Here is how you find SNP/Indel loci which are distinct between species A (hereafter sA) and species B (hereafter sB) but are fixed WITHIN sA:

# Maximillian Press's Contribution: Map sA reference to sB reference using minimap2, then convert to bam. 

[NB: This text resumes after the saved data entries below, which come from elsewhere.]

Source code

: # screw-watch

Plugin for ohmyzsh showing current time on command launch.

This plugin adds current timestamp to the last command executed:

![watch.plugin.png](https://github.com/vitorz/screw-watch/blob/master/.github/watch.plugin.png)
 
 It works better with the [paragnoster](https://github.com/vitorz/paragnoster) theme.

minimap2 -a sB_ref.fasta sA_ref.fasta > AtoB.sam 
samtools view -bh AtoB.sam > AtoB.bam 


# Sort bam by coordinates, then use bcftools to generate a pileup and call all alleles of sA relative to sB

java -jar $EBROOTPICARD/picard.jar SortSam I=AtoB.bam O=sorted_AtoB.bam CREATE_INDEX=true SORT_ORDER=coordinate TMP_DIR=$TMPDIR    
bcftools mpileup -O b -o AtoB.bcf -f sB_ref.fasta sorted_AtoB.bam
bcftools call -m -v -o AtoB.vcf AtoB.bcf 


 # Call all alleles of sA relative to sA. 
# This represents the SNP/Indel loci which are variable WITHIN sA and thus ought to be discarded from the final output.
# "bam_listA.txt" contains names of all the coordinate-sorted bam files for species A
bcftools mpileup -O b -o AtoA.bcf -f sA_ref.fasta -b bam_listA.txt
bcftools call -m -v -o AtoA.vcf AtoA.bcf 

I then use the "sed" function to replace chromosome names with their analogs (happy to give more details if anyone else needs to do this) and also removed the VCF headers prior to making a C++ program which extracts all the rows found in AtoB.vcf but not in AtoA.vcf. My final output was thus all SNP/Indel loci which vary between sA and sB but NOT within sA. Happy to share the C++ program if anyone else needs to do this.